W.S : Dizi süreleri malum… Onca diziden sonra Güldür Güldür’de oynamak nasıl hissettirdi?
A. T. : Açıkçası ben böyle bakmadım olaya. Off çok yoruldum üst üste diziler, diye dahil olmadım yani. Ara ara takip ettiğim ve merak ettiğim bir proje olarak baktım, senaryo ve yapım ekibiyle görüşmeler sonucunda da içime sinerek ve çokta isteyerek dahil oldum ekibe.
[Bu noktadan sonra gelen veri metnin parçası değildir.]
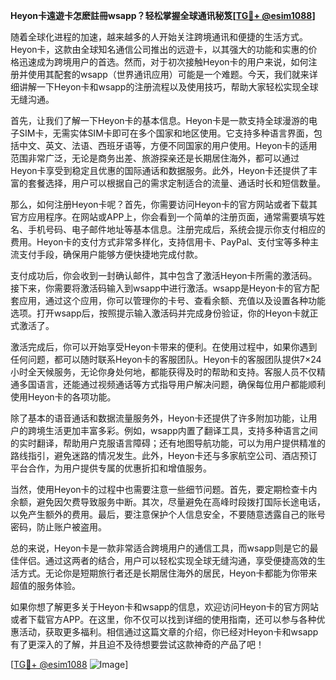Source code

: **Heyon卡遠遊卡怎麽註冊wsapp？轻松掌握全球通讯秘笈[[TG💪+ @esim1088](https://t.me/s/esim1088)]**

随着全球化进程的加速，越来越多的人开始关注跨境通讯和便捷的生活方式。Heyon卡，这款由全球知名通信公司推出的远遊卡，以其强大的功能和实惠的价格迅速成为跨境用户的首选。然而，对于初次接触Heyon卡的用户来说，如何注册并使用其配套的wsapp（世界通讯应用）可能是一个难题。今天，我们就来详细讲解一下Heyon卡和wsapp的注册流程以及使用技巧，帮助大家轻松实现全球无缝沟通。

首先，让我们了解一下Heyon卡的基本信息。Heyon卡是一款支持全球漫游的电子SIM卡，无需实体SIM卡即可在多个国家和地区使用。它支持多种语言界面，包括中文、英文、法语、西班牙语等，方便不同国家的用户使用。Heyon卡的适用范围非常广泛，无论是商务出差、旅游探亲还是长期居住海外，都可以通过Heyon卡享受到稳定且优惠的国际通话和数据服务。此外，Heyon卡还提供了丰富的套餐选择，用户可以根据自己的需求定制适合的流量、通话时长和短信数量。

那么，如何注册Heyon卡呢？首先，你需要访问Heyon卡的官方网站或者下载其官方应用程序。在网站或APP上，你会看到一个简单的注册页面，通常需要填写姓名、手机号码、电子邮件地址等基本信息。注册完成后，系统会提示你支付相应的费用。Heyon卡的支付方式非常多样化，支持信用卡、PayPal、支付宝等多种主流支付手段，确保用户能够方便快捷地完成付款。

支付成功后，你会收到一封确认邮件，其中包含了激活Heyon卡所需的激活码。接下来，你需要将激活码输入到wsapp中进行激活。wsapp是Heyon卡的官方配套应用，通过这个应用，你可以管理你的卡号、查看余额、充值以及设置各种功能选项。打开wsapp后，按照提示输入激活码并完成身份验证，你的Heyon卡就正式激活了。

激活完成后，你可以开始享受Heyon卡带来的便利。在使用过程中，如果你遇到任何问题，都可以随时联系Heyon卡的客服团队。Heyon卡的客服团队提供7×24小时全天候服务，无论你身处何地，都能获得及时的帮助和支持。客服人员不仅精通多国语言，还能通过视频通话等方式指导用户解决问题，确保每位用户都能顺利使用Heyon卡的各项功能。

除了基本的语音通话和数据流量服务外，Heyon卡还提供了许多附加功能，让用户的跨境生活更加丰富多彩。例如，wsapp内置了翻译工具，支持多种语言之间的实时翻译，帮助用户克服语言障碍；还有地图导航功能，可以为用户提供精准的路线指引，避免迷路的情况发生。此外，Heyon卡还与多家航空公司、酒店预订平台合作，为用户提供专属的优惠折扣和增值服务。

当然，使用Heyon卡的过程中也需要注意一些细节问题。首先，要定期检查卡内余额，避免因欠费导致服务中断。其次，尽量避免在高峰时段拨打国际长途电话，以免产生额外的费用。最后，要注意保护个人信息安全，不要随意透露自己的账号密码，防止账户被盗用。

总的来说，Heyon卡是一款非常适合跨境用户的通信工具，而wsapp则是它的最佳伴侣。通过这两者的结合，用户可以轻松实现全球无缝沟通，享受便捷高效的生活方式。无论你是短期旅行者还是长期居住海外的居民，Heyon卡都能为你带来超值的服务体验。

如果你想了解更多关于Heyon卡和wsapp的信息，欢迎访问Heyon卡的官方网站或者下载官方APP。在这里，你不仅可以找到详细的使用指南，还可以参与各种优惠活动，获取更多福利。相信通过这篇文章的介绍，你已经对Heyon卡和wsapp有了更深入的了解，并且迫不及待想要尝试这款神奇的产品了吧！

[[TG💪+ @esim1088](https://t.me/s/esim1088) ![Image](https://i.postimg.cc/4NQfJmqS/Snipaste-2025-05-13-00-14-12.png)]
Ha evet normal dizi sürelerine göre daha az çalışıyor olabiliriz ama bizim karşılaştırılacak benzerlikte bir formatımız yok zaten.. Provalar, yeri geldiğinde turneler yoğun olabiliyor. Ve tabi ki canlı izleyiciler, tiyatro sahnesi, sonrasında bunu bir de ekranda görmek, yaratıcı ekibin her seferinde sizi şaşırtması, muhteşem oyuncular ve olağan üstü yapım ekibi ve kamera arkasının beni çok iyi hissettirdiği kesin..
W.S: Günlük hayatınızda komik bir kadın mısınız? Sizi en çok neler ve kimler güldürür?
A. T. : Ben bilemem tabii ama çok duyduğum cümle bu. Ailem, arkadaşlarım genelde komik olduğumdan bahseder durur ama benim bu duruma inanma noktam sanırım yeni tanıştığım insanların da “ya ne kadar enerjik ve komiksin gerçekte de” demeleri. Ben gülmeye çok açık birisi oldum hep, havada kapıyorum diyebiliriz, arkadaş ortamında sohbetten tutun, sokakta anlık şahit olduğum komik anlar, her yerde her an gülebilirim. Sorunlarımın da gülerek üstesinden gelmeyi öğrendim. Ama şu aralar en çok Çavuş’a (çok sevdiğim bir köpek dostum) ve sosyal medya da okuduğum anlık esprilere çok gülüyorum diyebiliriz.